M. is an Israeli Arab Muslim who served in the IDF. He spoke to Al-Monitor on condition of anonymity. Last year, he came across a series of billboards sponsored by the Balad Party as part of its campaign against the recruitment of Israeli Arabs into the IDF. He decided to fight back. “I saw the signs that were hung in Arab villages, and I kept track of the Facebook campaign being run by activists of Balad and the other Arab parties under the name ‘TZaHaL ma bistahal’ [‘The IDF isn’t worth it’]. It infuriated me,” he said.

“Activists would show up in the main square of Shfaram with bits of rubble, as if the rubble were from Gaza. They carried big signs too, as if they were trying to say, ‘Look what the army that is calling on you to enlist is actually doing in the Gaza Strip.’ Some of the activists would even paint their faces red, as if they were injured, while they tried to relay their message of ‘Don’t enlist!’ to young Bedouin, Druze, Christians and Muslims. I decided to respond to them on Facebook, so I made a page called ‘TZaHaL bistahal’ [‘The IDF is worth it’], but instead of getting responses from the young Arabs to whom I was directing my personal campaign, I started to get photos and texts from young people around the Arab world. My jaw dropped.”

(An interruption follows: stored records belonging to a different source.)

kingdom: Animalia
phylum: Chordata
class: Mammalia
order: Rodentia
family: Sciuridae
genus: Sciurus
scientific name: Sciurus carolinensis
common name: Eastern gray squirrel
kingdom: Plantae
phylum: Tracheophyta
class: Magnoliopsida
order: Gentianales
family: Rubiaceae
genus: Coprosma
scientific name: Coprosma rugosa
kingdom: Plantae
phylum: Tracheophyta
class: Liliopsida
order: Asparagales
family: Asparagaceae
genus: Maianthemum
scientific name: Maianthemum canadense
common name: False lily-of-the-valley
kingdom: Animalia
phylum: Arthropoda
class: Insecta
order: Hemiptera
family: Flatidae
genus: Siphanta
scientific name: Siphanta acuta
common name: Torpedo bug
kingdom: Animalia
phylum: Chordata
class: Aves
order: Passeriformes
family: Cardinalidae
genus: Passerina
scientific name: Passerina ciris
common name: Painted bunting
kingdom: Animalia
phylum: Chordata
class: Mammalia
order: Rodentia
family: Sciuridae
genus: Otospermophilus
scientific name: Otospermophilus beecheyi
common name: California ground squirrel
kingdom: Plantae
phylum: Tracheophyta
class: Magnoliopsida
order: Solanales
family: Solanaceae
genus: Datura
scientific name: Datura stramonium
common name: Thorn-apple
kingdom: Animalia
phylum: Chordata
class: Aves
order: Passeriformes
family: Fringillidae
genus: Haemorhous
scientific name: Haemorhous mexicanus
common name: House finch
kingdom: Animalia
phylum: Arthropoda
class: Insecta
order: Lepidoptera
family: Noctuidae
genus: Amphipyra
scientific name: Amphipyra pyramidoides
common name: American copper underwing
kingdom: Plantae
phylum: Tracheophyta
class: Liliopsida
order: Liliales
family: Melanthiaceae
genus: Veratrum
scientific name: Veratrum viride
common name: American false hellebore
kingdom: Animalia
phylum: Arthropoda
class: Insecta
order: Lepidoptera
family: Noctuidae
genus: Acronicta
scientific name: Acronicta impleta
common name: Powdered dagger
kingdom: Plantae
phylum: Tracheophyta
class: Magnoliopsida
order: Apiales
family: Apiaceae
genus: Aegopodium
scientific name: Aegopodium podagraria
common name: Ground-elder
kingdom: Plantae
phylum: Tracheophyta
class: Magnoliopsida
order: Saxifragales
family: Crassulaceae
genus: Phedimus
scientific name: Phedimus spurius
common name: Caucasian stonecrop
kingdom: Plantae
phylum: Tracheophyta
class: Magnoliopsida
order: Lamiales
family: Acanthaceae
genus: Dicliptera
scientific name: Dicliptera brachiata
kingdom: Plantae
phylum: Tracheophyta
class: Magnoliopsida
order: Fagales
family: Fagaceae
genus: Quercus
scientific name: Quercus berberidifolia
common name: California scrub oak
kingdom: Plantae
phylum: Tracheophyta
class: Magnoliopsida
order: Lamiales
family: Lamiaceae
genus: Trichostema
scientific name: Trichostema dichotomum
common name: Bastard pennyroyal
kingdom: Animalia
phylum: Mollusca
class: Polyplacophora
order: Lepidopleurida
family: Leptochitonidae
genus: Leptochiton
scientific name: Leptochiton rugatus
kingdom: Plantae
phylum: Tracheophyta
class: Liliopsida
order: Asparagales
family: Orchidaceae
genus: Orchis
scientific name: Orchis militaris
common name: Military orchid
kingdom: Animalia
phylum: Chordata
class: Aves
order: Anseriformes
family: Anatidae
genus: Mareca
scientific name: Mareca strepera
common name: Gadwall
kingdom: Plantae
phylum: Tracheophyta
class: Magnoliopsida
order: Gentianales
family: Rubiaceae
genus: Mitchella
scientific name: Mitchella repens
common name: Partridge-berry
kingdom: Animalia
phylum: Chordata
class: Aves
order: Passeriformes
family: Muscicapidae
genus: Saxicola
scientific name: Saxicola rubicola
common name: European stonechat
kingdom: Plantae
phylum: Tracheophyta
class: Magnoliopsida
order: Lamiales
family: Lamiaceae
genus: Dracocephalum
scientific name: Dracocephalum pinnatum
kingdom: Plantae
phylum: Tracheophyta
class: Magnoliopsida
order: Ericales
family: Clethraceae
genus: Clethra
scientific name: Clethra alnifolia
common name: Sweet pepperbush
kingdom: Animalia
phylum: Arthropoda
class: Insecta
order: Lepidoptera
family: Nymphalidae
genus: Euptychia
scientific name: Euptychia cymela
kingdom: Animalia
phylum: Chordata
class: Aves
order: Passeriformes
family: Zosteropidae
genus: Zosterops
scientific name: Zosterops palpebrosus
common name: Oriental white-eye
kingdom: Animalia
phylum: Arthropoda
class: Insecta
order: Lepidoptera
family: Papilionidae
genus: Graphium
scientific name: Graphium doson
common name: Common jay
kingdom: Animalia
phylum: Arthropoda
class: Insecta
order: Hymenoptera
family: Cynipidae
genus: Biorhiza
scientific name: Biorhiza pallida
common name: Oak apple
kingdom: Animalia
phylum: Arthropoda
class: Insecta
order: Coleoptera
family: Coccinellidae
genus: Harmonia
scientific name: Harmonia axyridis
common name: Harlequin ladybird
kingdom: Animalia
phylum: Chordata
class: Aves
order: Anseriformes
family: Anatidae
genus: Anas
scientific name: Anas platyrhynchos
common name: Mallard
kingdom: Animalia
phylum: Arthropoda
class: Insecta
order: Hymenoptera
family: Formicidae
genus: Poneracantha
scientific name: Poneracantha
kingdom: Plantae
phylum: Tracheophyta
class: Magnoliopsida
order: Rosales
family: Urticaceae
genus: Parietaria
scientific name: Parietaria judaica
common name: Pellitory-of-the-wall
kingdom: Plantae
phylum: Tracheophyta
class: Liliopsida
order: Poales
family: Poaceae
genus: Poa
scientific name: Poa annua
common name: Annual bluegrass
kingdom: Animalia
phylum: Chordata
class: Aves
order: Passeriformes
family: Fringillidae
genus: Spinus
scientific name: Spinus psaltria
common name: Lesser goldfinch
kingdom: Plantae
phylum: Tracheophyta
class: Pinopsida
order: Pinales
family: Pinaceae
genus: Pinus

The photos and video clips sent from Iraq, Saudi Arabia, Egypt, Tunisia, Jordan and other countries can be found on the Facebook page “BeTzaHaL” (“In the IDF”), and there are lots of them. One young woman from Saudi Arabia filmed a green Saudi passport. Her voice plays in the background, against a street scene in Jeddah, with a message for the people of Israel: “Good evening. I am a young woman from Jeddah in Saudi Arabia. I am a member of one of the better-known tribes of the Hijaz, and I am showing you Darajeh Square, a famous landmark in Jeddah. I’d like to send a message of peace and love to Israel and its dear citizens. I know it is surprising that a Saudi Arabian citizen sends a message to the people of Israel, but it is a basic principle of democracy that everyone is free to voice an opinion. I hope the Arabs will be sensible like me and recognize the fact that Israel also has rights to the lands of Palestine.”

A young Iraqi man took a picture of his passport by the Tigris River and said, “I believe that the number of people who support Israel here will grow consistently.”An Iraqi who corresponded with M. said, “Everything that is happening to us here in Iraq — the killings, the terrorism, the veritable bloodbath — showed us that Israel has nothing to do with it.”

Though Eldar cautioned that the movement discovered by M. could be “a fringe one,” he suggested that “in an era of open skies and open Internet, no leader, not even a dictator, can block borders once they have been breached.”